Science & Policy Writer

A wintry Mount St. Helens. Checubus/Shutterstock

Something weird is going on beneath one of the world’s deadliest volcanoes. Mount St. Helens, infamous for its catastrophic May 1980 eruption in Washington State, may not have an active magma source beneath it. In fact, a new Nature Communications study claims that the geology under the hood there is cold and dead.

Using a series of controlled explosions nearby the deadly volcano, the team from the University of New Mexico were able to track the movement of seismic waves through the crust.


Any changes in direction or alterations in speed can tell researchers a lot about the physical properties of the medium they’re traveling through. Similarly, their movement beneath a volcano can tell researchers which parts of the crust are molten and which parts are solid. As it turns out, there’s nothing beneath this particular volcano but old, inactive rock.

Don’t think that Mount St. Helens is an extinct volcano, though. Magma is clearly being pumped up into the base of the mountain, and seismic activity continues apace.

“Mount St. Helens [is] a thermal paradox,” the researchers explain in their paper. “It lies directly adjacent to a cold mantle wedge and yet still produces magmatism which requires elevated temperatures.”

Based on deep-seated tremors off to the side of the volcano – which indicate that magma is moving through the crust – the team think that it’s being supplied by a molten chamber that lies 50 kilometers (31 miles) to the east.


This would place the source near Mount Adams, another stratovolcano like Mount St. Helens. It makes sense for the magma chamber to be here, as it lies within the Cascade Arc, a 1,100-kilometer-long (700-mile-long) trail of volcanoes extending from British Columbia, Canada, right down the coast to Northern California.


The May 1980 eruption of Mount St. Helens tore the volcano apart. On the right in the background is Mount Adams, beneath which lies the magma source for Mount St. Helens. USGS

Mount St. Helens is technically one of these violent volcanoes, but it’s always been seen as odd as it’s off to the west. For some peculiar reason, a deep magma source beneath the Cascades veered tens of kilometers off to the side and bubbled up to the surface around 40,000 years ago.

So it’s not that the magma is in the wrong place – its Mount St. Helens itself.


Many volcanologists point to the main chain of Cascades as being the true hazard in the region. After all, Mount St. Helens will take some time to properly recharge for another enormous eruption, whereas these have yet to blow their top after a considerably long period of inactivity.

Cascade Arc volcanoes that are deemed dormant or active are fueled by a range of magma sources almost directly beneath them. This is thanks to the wholesale destruction of the region’s oceanic crust.
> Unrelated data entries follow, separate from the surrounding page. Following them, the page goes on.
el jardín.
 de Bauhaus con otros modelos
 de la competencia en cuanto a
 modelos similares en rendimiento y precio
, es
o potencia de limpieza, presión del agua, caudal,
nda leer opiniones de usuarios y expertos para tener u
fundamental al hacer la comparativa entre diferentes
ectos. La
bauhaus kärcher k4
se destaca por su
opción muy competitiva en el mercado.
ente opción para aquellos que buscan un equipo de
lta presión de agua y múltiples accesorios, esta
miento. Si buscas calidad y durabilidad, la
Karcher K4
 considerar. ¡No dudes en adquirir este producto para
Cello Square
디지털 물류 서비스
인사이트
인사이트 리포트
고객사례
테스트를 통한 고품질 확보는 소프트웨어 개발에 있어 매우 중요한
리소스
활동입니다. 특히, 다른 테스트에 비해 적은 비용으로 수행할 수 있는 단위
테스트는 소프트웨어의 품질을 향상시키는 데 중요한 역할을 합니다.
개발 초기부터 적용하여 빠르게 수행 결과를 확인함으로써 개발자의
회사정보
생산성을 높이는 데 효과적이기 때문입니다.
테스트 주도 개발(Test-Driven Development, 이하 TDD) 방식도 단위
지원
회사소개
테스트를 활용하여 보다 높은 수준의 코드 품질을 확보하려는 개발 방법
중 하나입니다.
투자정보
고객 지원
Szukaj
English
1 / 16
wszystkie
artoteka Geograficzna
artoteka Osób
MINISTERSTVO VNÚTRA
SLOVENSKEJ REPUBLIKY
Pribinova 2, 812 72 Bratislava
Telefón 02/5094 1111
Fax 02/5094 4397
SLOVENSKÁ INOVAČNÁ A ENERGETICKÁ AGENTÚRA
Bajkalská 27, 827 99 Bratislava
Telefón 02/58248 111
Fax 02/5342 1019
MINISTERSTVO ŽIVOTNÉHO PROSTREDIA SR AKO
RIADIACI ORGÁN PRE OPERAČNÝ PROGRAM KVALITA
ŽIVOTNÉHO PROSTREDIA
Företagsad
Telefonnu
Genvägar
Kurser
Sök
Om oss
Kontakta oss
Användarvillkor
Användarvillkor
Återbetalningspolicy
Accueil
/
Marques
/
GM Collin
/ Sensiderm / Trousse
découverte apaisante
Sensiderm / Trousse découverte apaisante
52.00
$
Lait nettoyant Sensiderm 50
Specifically, three small tectonic plates are subducting beneath the North American Plate. As they lose water and gradually disintegrate beneath the western seaboard, the chemistry of the mantle wedge above them changes. The liquidus – the temperature at which everything present is molten – of the superheated material there is subsequently lowered, which ultimately generates quite profuse and complex melting, and, as a result, often quite explosive volcanism at the surface.
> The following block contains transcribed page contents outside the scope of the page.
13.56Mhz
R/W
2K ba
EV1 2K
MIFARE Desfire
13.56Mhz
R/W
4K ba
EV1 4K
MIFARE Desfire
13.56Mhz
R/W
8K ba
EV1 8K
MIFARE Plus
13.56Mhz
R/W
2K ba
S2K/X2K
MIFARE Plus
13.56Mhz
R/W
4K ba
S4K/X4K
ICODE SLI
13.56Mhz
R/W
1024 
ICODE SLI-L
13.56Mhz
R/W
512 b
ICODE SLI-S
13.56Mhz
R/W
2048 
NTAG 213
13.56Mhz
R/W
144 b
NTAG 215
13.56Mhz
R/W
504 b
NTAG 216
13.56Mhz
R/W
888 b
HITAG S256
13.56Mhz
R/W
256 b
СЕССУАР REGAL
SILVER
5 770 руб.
Mount St. Helens is fueled by the same mechanism, but it’s incredibly strange that its plumbing system is stretched out towards the west.


Curiously, another recent seismic study seemed to reveal that there are two gigantic magma chambers directly beneath it, not off to the side. At present, it’s not clear how this new study can reconcile with the older one.

As unusual as this displaced magma source is, it highlights that the hell beneath our feet may be more wonky than we’ve previously thought. A recent study revealed that the hotspot beneath Hawaii – an upwelling plume of superheated material – has a history of contorting itself, weaving back and forth rather than just moving up vertically.